Amy Myers is known for her short stories and historical novels featuring Victorian chef Auguste Didier and chimney sweep Tom Wasp. Her contemporary series feature ex-cop Peter Marsh and Daughter and classic car detective Jack Colby, and she is currently working on a new series starring Cara Shelley who runs a café in the grounds of stately home Tanton Towers.
Website: www.amymyers.net
Sometimes it’s good just to settle down with a good, undemanding, well written novel, and for crime story lovers Simon Brett’s Fethering series fits the bill superbly.
On second thoughts, delete the word undemanding, because I enjoyed the first chapter so much it demanded that I went back to re-read it for sheer pleasure. Fethering, which has been visited by murder on quite a few occasions for this series, is a small village on the south coast, and boasts not only a pub and the library of the title but two remarkable residents. Jude and her neighbour Carole have made a good team when it comes to solving murders, but on this occasion, Carole is looking after her granddaughter when Jude (who is assuaging a guilty conscience over not using her local library sufficiently) attends an event there.

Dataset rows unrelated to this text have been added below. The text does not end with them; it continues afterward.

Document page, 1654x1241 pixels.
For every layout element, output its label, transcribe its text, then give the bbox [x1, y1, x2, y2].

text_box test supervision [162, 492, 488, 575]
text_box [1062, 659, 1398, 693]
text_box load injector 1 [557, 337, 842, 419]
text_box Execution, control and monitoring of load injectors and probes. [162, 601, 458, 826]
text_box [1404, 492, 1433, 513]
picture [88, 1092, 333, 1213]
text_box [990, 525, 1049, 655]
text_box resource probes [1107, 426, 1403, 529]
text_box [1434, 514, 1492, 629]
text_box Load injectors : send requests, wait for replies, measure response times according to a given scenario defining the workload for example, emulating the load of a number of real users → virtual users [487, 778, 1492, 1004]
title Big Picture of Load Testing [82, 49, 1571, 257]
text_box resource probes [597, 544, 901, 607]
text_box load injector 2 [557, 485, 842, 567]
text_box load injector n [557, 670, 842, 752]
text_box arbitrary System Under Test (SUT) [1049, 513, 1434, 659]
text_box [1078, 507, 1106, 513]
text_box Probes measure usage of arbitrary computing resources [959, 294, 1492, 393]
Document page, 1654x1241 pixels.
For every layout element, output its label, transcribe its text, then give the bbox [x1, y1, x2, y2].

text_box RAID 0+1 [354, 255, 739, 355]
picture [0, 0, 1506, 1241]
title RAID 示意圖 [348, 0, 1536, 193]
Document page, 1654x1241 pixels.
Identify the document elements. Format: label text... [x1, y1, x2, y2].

Burton St Clair, author of a best-selling book after many unsuccessful years of writing in pursuit of such fame, is speaking on the topic of a writer’s life. Jude is fascinated because when she knew him his name was Al Sinclair and he was married to her good friend Megan. That was many years ago, and a lot has changed. Not everything though. St Clair’s hands still rove where women are concerned, as Jude quickly discovers. When St Clair is found dead, Jude becomes a suspect as she was the last person to see him alive – but Carole steps into the breach to help find a very determined murderer.
The Daily Telegraph described Simon Brett as the ‘king of the witty village mystery’. Long live the King, say I.